One way that brands have tried to trick the public is by using celebrity tweets to promote their products, a tactic that Shapiro notes are "less successful with clickthrough than banner ads." The celebrity with the highest clickthrough rate on Twitter, according to DanZarella.com, is reality-television star Khloe Kardashian, whose @KhloeKardashian account still only manages a meager 1.6 percent clickthrough rate. Actor and author Stephen Fry's account (@stephenfry), second on the list, receives a clickthrough rate of less than a 1.2 percent.
If Something In Your Campaign Can Go Wrong, It Will
Shapiro stressed the importance of thinking through the pitfalls of a social media campaign before launching one — in part, to avoid public relations disasters. He referenced Dr. Pepper's status-update campaign, which gave British fans of the brand a chance to win £1,000 if they allowed their Facebook status updates to be filled with randomly generated phrases. The campaign led to a publicity backlash when one of the phrases, appearing on the profile of a teenage girl, referenced a pornographic video.
Response speed is also a key element of a good social campaign, Shapiro said — and that speed applies to nonmarketing activities as well. As a prime example of why brands need to respond in real time to negative publicity on social networks, Shapiro cited the Southwest Airlines/Kevin Smith debacle from February 2010.
Smith, the director of films such as Clerks and Chasing Amy, felt he had been treated badly when he was seated on a Southwest flight as a standby passenger and then removed, allegedly because he was too overweight to fit in a single seat.

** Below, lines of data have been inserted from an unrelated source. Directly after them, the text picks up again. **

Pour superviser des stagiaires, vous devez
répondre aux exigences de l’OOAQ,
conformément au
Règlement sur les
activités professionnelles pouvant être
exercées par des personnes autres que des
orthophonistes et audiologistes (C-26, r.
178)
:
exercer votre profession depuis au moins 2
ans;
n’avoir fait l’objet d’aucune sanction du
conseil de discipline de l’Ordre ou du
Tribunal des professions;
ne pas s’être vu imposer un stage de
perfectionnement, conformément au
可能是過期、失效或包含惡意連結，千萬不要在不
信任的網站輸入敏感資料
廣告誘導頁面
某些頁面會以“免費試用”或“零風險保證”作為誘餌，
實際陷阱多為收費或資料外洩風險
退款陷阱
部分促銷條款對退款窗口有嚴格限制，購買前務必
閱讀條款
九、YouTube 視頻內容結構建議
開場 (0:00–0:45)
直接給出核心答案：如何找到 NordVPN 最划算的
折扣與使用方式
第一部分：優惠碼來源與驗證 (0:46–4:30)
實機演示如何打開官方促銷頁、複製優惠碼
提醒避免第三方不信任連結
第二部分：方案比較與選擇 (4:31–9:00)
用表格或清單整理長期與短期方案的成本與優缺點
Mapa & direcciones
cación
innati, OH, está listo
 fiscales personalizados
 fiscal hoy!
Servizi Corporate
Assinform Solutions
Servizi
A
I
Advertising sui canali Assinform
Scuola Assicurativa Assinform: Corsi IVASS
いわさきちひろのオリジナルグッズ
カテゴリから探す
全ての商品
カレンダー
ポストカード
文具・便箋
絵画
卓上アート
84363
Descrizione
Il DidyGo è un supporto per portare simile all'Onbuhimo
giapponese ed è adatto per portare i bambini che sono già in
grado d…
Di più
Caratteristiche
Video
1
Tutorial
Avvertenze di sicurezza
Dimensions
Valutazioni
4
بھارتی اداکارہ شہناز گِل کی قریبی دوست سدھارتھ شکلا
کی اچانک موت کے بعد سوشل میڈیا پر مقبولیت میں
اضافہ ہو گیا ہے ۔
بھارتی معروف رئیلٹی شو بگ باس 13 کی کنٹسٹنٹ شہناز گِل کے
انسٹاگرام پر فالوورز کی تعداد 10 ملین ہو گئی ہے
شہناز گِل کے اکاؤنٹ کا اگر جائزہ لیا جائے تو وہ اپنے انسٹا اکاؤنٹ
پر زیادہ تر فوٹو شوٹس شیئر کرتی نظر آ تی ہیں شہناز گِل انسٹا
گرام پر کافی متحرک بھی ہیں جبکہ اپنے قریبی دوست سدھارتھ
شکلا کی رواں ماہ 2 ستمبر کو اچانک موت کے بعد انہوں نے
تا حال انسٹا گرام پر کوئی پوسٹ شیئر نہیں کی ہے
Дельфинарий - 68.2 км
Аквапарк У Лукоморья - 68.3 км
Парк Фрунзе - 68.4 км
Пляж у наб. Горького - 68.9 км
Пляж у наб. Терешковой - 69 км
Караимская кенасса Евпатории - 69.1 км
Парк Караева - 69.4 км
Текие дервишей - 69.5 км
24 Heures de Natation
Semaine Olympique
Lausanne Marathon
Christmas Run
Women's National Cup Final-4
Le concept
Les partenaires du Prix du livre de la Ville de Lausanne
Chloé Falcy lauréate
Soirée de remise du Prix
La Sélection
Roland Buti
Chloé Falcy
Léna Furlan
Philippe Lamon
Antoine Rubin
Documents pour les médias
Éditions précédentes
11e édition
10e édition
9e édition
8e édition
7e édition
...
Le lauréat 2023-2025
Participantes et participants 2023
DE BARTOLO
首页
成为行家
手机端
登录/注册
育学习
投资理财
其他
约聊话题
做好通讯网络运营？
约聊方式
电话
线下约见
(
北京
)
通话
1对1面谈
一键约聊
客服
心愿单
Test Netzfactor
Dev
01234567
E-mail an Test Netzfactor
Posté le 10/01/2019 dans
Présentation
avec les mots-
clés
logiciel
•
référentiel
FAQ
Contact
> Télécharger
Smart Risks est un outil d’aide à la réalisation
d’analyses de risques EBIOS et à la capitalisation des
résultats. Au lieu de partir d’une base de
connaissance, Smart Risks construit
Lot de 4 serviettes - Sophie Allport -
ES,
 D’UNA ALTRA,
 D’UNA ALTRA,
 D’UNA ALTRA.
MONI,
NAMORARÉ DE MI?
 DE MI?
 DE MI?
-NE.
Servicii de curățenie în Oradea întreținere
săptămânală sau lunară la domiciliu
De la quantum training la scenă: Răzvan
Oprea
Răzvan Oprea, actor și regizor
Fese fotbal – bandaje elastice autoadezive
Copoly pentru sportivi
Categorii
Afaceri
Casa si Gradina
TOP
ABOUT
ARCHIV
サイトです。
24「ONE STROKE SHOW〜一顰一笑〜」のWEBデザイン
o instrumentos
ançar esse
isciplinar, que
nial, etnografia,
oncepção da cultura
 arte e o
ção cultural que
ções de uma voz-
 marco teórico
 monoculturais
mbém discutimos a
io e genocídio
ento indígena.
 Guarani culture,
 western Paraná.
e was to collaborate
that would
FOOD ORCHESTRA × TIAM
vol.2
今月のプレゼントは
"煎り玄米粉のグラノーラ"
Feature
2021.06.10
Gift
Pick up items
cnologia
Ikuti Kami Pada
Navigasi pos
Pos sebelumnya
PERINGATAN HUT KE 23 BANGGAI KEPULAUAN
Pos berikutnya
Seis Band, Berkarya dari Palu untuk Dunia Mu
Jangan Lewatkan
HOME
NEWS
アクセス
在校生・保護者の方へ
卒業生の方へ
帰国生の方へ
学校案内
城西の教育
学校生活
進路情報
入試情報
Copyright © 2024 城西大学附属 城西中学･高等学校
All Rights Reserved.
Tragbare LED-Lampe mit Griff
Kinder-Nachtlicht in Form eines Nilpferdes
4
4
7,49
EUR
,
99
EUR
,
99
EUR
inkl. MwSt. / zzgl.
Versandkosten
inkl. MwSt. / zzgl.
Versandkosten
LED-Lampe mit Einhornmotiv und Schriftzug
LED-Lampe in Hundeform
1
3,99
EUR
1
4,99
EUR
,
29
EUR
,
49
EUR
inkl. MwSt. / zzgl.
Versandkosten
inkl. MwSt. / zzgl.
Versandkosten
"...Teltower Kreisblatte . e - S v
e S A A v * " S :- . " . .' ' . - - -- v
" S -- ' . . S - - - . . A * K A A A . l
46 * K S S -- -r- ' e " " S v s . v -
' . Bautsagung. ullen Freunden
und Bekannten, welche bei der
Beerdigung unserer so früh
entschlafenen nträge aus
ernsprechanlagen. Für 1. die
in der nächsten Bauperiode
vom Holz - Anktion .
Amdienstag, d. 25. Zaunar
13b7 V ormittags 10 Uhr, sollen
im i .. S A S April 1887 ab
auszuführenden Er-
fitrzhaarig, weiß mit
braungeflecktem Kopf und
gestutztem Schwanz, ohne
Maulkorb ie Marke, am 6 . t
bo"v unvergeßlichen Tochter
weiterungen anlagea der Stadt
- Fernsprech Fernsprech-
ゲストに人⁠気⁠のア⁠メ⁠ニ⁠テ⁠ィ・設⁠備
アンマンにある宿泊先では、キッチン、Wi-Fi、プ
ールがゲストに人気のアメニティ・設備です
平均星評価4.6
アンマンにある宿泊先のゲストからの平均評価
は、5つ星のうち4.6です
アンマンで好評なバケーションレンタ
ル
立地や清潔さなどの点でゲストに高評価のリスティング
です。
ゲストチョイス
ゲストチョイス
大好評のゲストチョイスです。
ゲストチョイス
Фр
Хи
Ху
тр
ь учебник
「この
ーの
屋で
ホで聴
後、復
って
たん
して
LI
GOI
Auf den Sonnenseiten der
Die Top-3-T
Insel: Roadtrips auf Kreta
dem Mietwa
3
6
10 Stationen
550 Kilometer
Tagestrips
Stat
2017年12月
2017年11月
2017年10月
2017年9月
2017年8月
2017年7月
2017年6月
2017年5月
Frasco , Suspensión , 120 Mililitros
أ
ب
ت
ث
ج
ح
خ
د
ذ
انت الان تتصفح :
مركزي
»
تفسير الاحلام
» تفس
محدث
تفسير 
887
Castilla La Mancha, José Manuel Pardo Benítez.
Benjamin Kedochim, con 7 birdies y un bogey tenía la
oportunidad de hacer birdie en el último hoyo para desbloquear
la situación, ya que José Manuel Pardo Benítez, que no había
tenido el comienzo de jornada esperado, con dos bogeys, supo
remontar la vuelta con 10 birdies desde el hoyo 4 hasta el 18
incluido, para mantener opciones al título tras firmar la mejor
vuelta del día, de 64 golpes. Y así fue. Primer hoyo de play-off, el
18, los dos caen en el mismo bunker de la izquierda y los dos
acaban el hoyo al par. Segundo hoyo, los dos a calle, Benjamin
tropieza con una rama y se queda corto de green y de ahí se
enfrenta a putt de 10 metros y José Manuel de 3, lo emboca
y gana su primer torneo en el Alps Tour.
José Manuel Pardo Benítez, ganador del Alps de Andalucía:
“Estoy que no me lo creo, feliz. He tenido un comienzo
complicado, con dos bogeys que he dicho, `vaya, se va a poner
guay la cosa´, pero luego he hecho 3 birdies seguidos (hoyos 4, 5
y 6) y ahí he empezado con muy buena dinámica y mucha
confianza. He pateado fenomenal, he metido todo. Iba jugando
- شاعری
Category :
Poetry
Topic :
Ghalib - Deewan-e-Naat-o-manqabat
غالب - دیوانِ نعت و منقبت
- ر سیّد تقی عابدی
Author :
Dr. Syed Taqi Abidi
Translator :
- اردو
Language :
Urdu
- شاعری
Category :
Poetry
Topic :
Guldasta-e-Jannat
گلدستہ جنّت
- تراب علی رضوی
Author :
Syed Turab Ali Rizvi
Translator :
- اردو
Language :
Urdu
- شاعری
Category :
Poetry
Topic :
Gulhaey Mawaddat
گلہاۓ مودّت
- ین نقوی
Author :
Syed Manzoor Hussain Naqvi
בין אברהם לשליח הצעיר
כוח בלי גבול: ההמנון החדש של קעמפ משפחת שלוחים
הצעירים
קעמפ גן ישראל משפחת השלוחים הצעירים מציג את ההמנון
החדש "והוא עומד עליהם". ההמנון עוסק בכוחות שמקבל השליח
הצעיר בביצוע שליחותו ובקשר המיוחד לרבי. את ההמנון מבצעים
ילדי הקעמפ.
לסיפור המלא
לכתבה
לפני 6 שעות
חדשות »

Smith contended — loudly, from his popular Twitter account — that the airline had unfairly (and inaccurately) branded him "Too Fat To Fly." Southwest not only responded quickly to the tweets Smith sent from his popular Twitter account, but also blogged over the course of several days to explain its stance on the controversial issue. In the end, Smith and Southwest never quite saw eye to eye on the resolution, but Southwest at least dove in to address a situation that had been rapidly spiraling out of control.
Your Campaign's Social Currency
A brand's value in the eyes of its fans, Shapiro said, is a key element of any well-run campaign. But, he added, most important on the social scene is the ability to create a brand-consistent message that fans will want to share with their friends.
"Does [your campaign] pass the ‘I gotta share this' test?" Shapiro asked. "If people want to share it, people will want to write about it, and the social message is amplified."
Perhaps the most obvious of Shapiro's lessons is: Free stuff excites people. If your campaign gives consumers something for nothing, they're a lot more likely to spread word to their friends.
Shapiro said that the inability to meet these five criteria hasn't stopped companies from launching campaigns. But, he asked the audience, in the absence of these inherently social aspects of a social media campaign, how could anyone be surprised when those campaigns fail?